8.Withholding. The Company will comply with all applicable withholding tax laws, and will be entitled to take any action necessary to effectuate such compliance. The Company may withhold a portion of the Common Stock to which the Director or beneficiary otherwise would be entitled equivalent in value to the taxes required to be withheld, determined based upon the Fair Market Value of the Common Stock. For purposes of withholding, Fair Market Value shall be equal to the closing price of the Common Stock on the Vesting Date, or, if the Vesting Date is not a business day, the next business day immediately following the Vesting Date.

9.Notice. Any notice to the Company provided for in this Agreement will be addressed to it in care of its Secretary, John Bean Technologies Corporation, 70 West Madison Street, Suite 4400, Chicago, Illinois 60602, and any notice to the Director (or other person entitled to receive the RSUs) will be addressed to such person at the Director’s address now on file with the Company, or to such other address as either may designate to the other in writing. Any notice will be deemed to be duly given when enclosed in a properly sealed envelope addressed as stated above and deposited, postage paid, in a post office or branch post office regularly maintained by the United States government.

10.Administration. The Committee administers the Plan. The Director’s rights under this Agreement are expressly subject to the terms and conditions of the Plan, a copy of which may be accessed through the Fidelity NetBenefits website, including any guidelines the Committee adopts from time to time.

11.Binding Effect. This Agreement will inure to the benefit of and be binding upon the parties hereto and their respective heirs, executors, administrators, successors and permitted assigns.

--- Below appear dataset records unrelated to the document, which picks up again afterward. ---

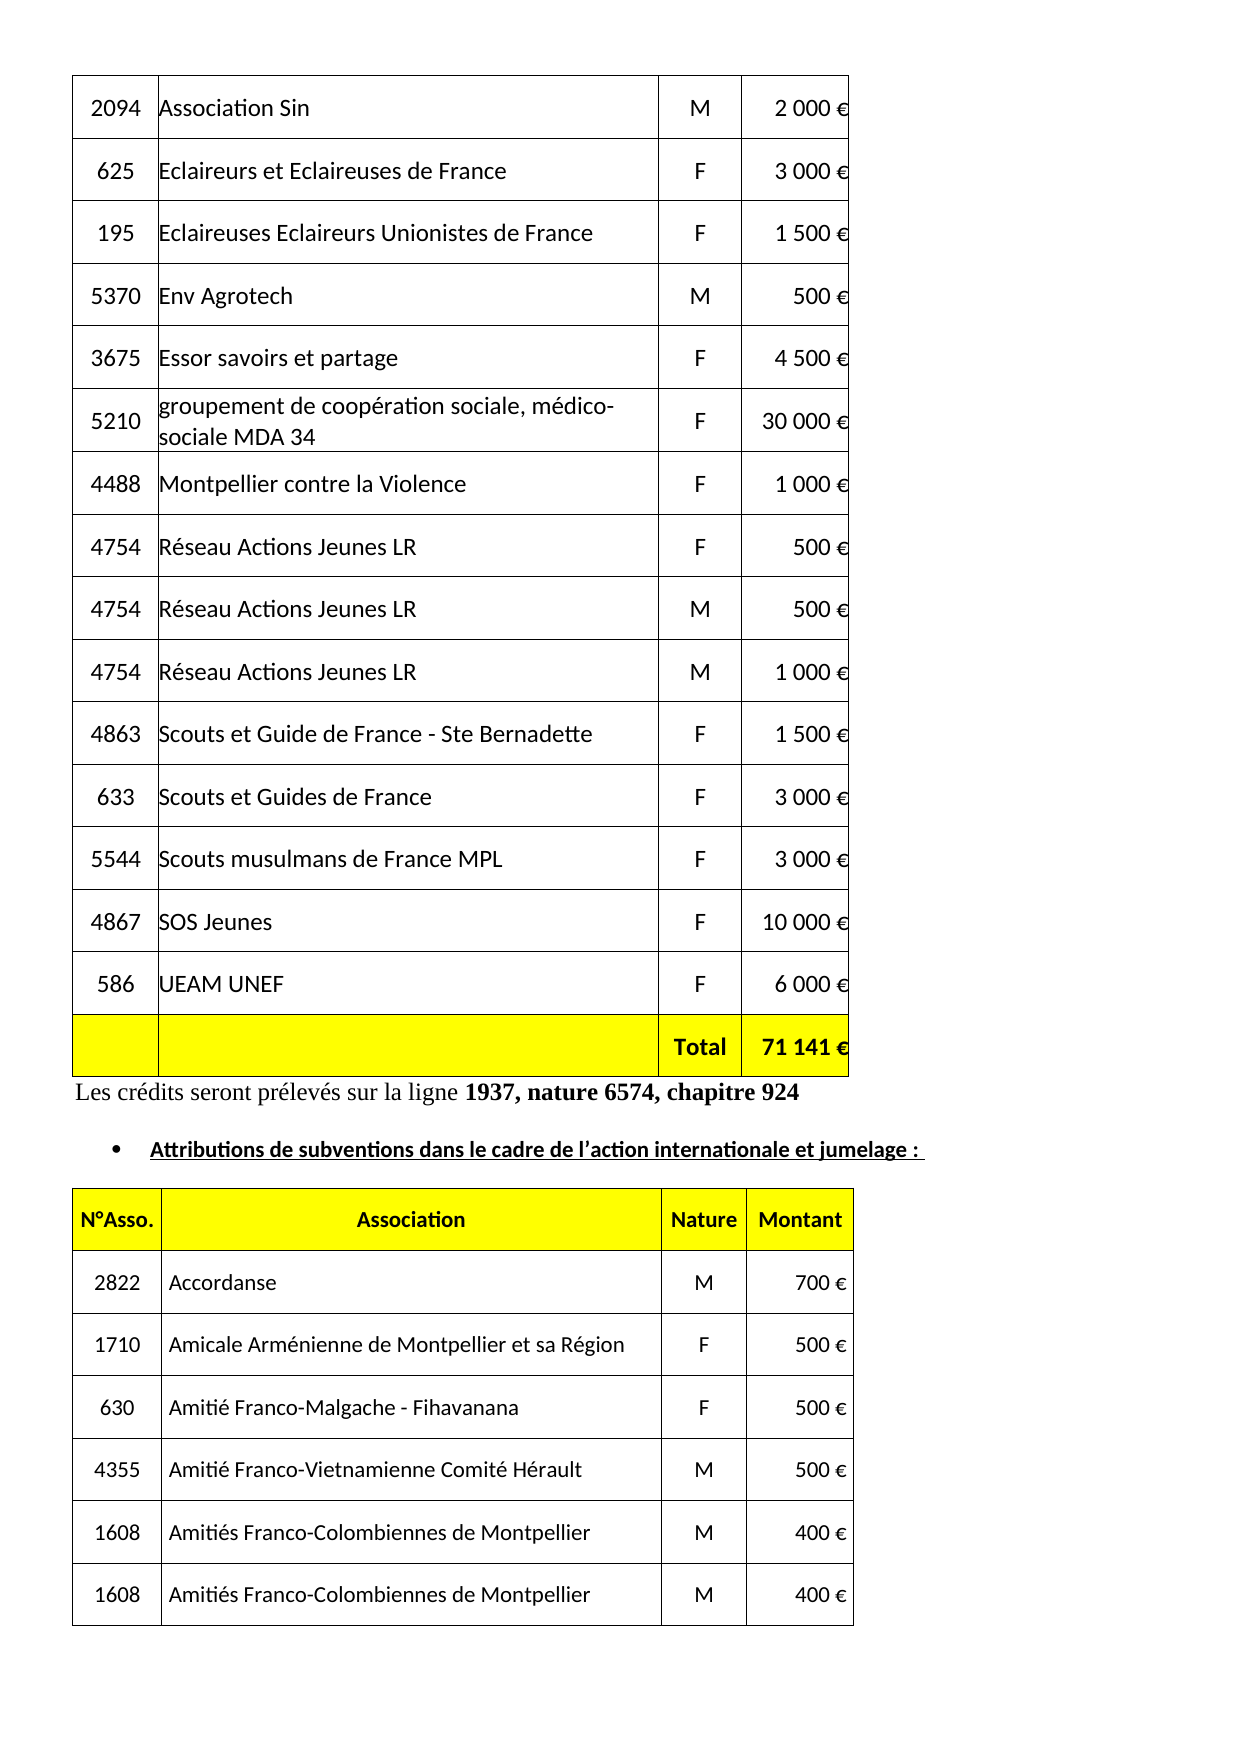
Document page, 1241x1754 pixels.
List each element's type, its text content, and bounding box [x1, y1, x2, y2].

table_cell M [662, 1439, 746, 1500]
table_cell Réseau Actions Jeunes LR [159, 515, 658, 576]
table_cell 1 500 € [742, 702, 848, 764]
table_cell 500 € [747, 1439, 853, 1500]
table_cell Réseau Actions Jeunes LR [159, 640, 658, 701]
table_cell 4863 [73, 702, 158, 764]
table_cell F [659, 139, 741, 200]
table_cell 586 [73, 952, 158, 1014]
table_cell M [659, 76, 741, 137]
table_cell 5210 [73, 389, 158, 451]
table_cell 4867 [73, 890, 158, 951]
table_cell 3 000 € [742, 765, 848, 826]
table_cell 195 [73, 201, 158, 262]
table_cell 2 000 € [742, 76, 848, 137]
table_cell Amitiés Franco-Colombiennes de Montpellier [162, 1564, 661, 1625]
table_header N°Asso. [73, 1189, 161, 1250]
table_cell SOS Jeunes [159, 890, 658, 951]
table_cell Montpellier contre la Violence [159, 452, 658, 514]
table_cell 4355 [73, 1439, 161, 1500]
table_cell M [659, 577, 741, 639]
table_cell F [659, 702, 741, 764]
table_cell 3 000 € [742, 827, 848, 889]
table_cell F [659, 452, 741, 514]
table_cell 5370 [73, 264, 158, 325]
table_cell F [659, 765, 741, 826]
list Attributions de subventions dans le cadre de l’action internationale et jumelage : [112, 1135, 1165, 1163]
table_cell Association Sin [159, 76, 658, 137]
table_cell Amitié Franco-Vietnamienne Comité Hérault [162, 1439, 661, 1500]
table_cell F [662, 1314, 746, 1375]
table_header Association [162, 1189, 661, 1250]
table_cell F [659, 952, 741, 1014]
table_cell F [659, 827, 741, 889]
table_cell 1 500 € [742, 201, 848, 262]
table_cell F [662, 1376, 746, 1438]
table_cell 4 500 € [742, 326, 848, 387]
table_cell 625 [73, 139, 158, 200]
table_cell Scouts musulmans de France MPL [159, 827, 658, 889]
table_cell 5544 [73, 827, 158, 889]
table_cell 1608 [73, 1564, 161, 1625]
table_cell 10 000 € [742, 890, 848, 951]
text Les crédits seront prélevés sur la ligne 1937, nature 6574, chapitre 924 [75, 1077, 1165, 1106]
table_cell F [659, 389, 741, 451]
table_header Montant [747, 1189, 853, 1250]
table_cell 71 141 € [742, 1015, 848, 1076]
table_cell groupement de coopération sociale, médico-sociale MDA 34 [159, 389, 658, 451]
table_cell 500 € [742, 264, 848, 325]
table_cell M [662, 1501, 746, 1563]
table_cell Env Agrotech [159, 264, 658, 325]
table_cell Scouts et Guide de France - Ste Bernadette [159, 702, 658, 764]
table_cell [73, 1015, 158, 1076]
table_cell 6 000 € [742, 952, 848, 1014]
table_cell 4488 [73, 452, 158, 514]
table_cell M [659, 640, 741, 701]
table_cell 2094 [73, 76, 158, 137]
table_cell 700 € [747, 1251, 853, 1313]
table_cell Amicale Arménienne de Montpellier et sa Région [162, 1314, 661, 1375]
table_cell M [659, 264, 741, 325]
table_cell 633 [73, 765, 158, 826]
table_cell F [659, 515, 741, 576]
table_cell 500 € [742, 515, 848, 576]
table_cell 400 € [747, 1564, 853, 1625]
table_cell F [659, 326, 741, 387]
table_cell Scouts et Guides de France [159, 765, 658, 826]
table_cell Essor savoirs et partage [159, 326, 658, 387]
table_cell 1 000 € [742, 640, 848, 701]
table_cell Total [659, 1015, 741, 1076]
table_cell M [662, 1251, 746, 1313]
table_cell Accordanse [162, 1251, 661, 1313]
table_cell 3675 [73, 326, 158, 387]
table_cell 1710 [73, 1314, 161, 1375]
table_cell Eclaireurs et Eclaireuses de France [159, 139, 658, 200]
table_cell [159, 1015, 658, 1076]
table_cell F [659, 201, 741, 262]
table_cell 4754 [73, 515, 158, 576]
table_cell 1 000 € [742, 452, 848, 514]
table_cell 500 € [742, 577, 848, 639]
table_cell 1608 [73, 1501, 161, 1563]
table_cell 30 000 € [742, 389, 848, 451]
table_cell Eclaireuses Eclaireurs Unionistes de France [159, 201, 658, 262]
table_cell UEAM UNEF [159, 952, 658, 1014]
table_cell M [662, 1564, 746, 1625]
table_cell 2822 [73, 1251, 161, 1313]
table_cell 4754 [73, 640, 158, 701]
table_cell 400 € [747, 1501, 853, 1563]
table_cell Amitié Franco-Malgache - Fihavanana [162, 1376, 661, 1438]
table_cell 630 [73, 1376, 161, 1438]
table_cell 4754 [73, 577, 158, 639]
table_cell Amitiés Franco-Colombiennes de Montpellier [162, 1501, 661, 1563]
table_cell Réseau Actions Jeunes LR [159, 577, 658, 639]
table_header Nature [662, 1189, 746, 1250]
table_cell F [659, 890, 741, 951]
table_cell 500 € [747, 1376, 853, 1438]
table_cell 3 000 € [742, 139, 848, 200]
table_cell 500 € [747, 1314, 853, 1375]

12.Sole Agreement. This Agreement is the entire agreement between the parties to it, and any and all prior oral and written representations are merged into this Agreement. This Agreement may only be amended by written agreement between the Company and the Director. Director expressly acknowledges that the form of the grant agreement that the Director accepts electronically through the Fidelity NetBenefits website is intended to facilitate the administration of this RSU award and may not be a full version of this Agreement due to limitations inherit in such website that are imposed by Fidelity. The terms of this Agreement will govern the Director’s award in the event of any inconsistency with the agreement viewed or accepted by the Director on the Fidelity NetBenefits website.

13.Governing Law. The interpretation, performance and enforcement of this Agreement will be governed by the laws of the State of Delaware.

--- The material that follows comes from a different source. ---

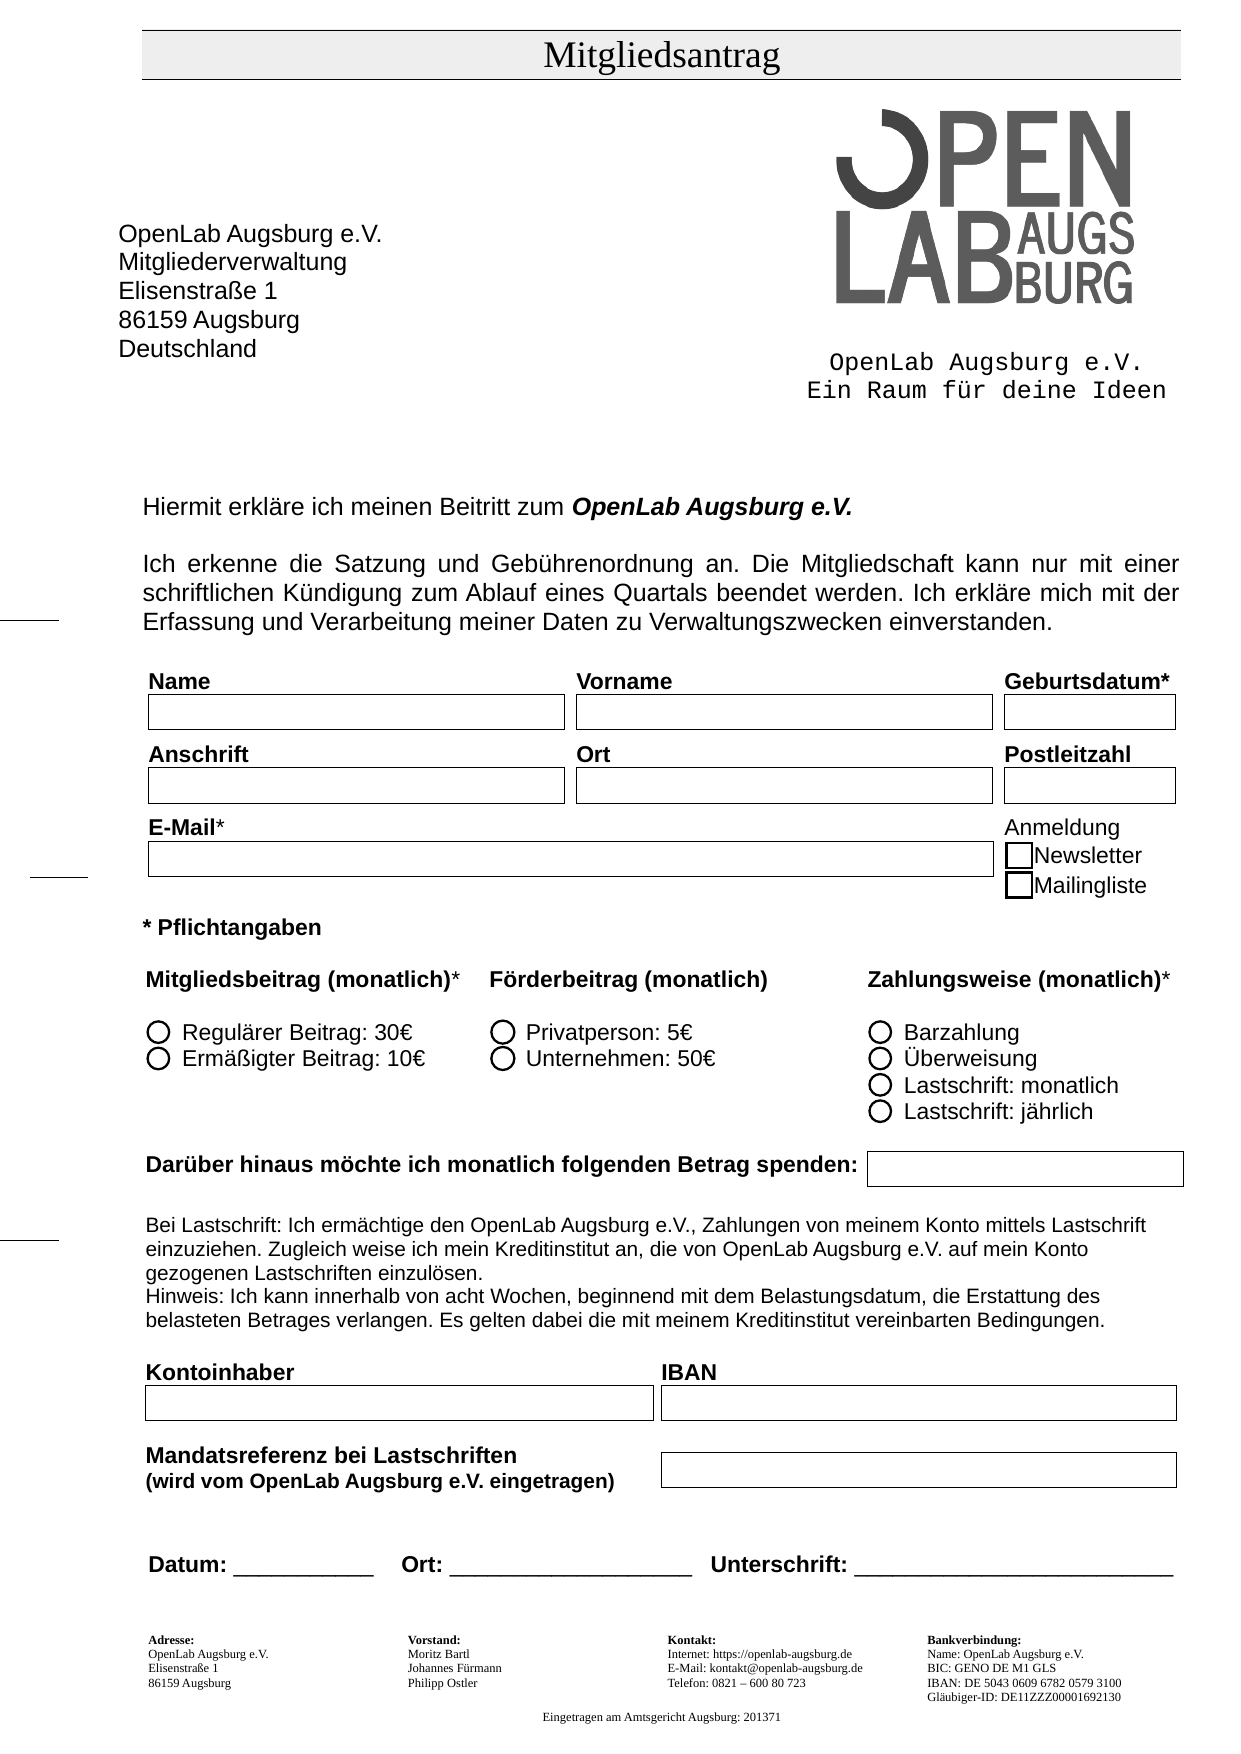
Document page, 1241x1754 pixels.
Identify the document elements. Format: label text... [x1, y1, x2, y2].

14.Privacy. Director acknowledges and agrees to the Company transferring certain personal data of such Director to the Company for purposes of implementing, performing or administering the Plan or any related benefit. Director expressly gives his consent to the Company and the Company to process such personal data.

15.Code Section 409A. This Agreement is intended to comply with or be exempt from the requirements of Section 409A of the Code, and shall be interpreted and construed consistently with such intent. In the event the terms of this Agreement would subject Director to taxes or penalties under Section 409A of the Code (“409A Penalties”), the Company and Director shall cooperate diligently to amend the terms of the Agreement to avoid such 409A Penalties, to the extent possible.

This document constitutes part of a prospectus covering securities that have been registered under the Securities Act of 1933.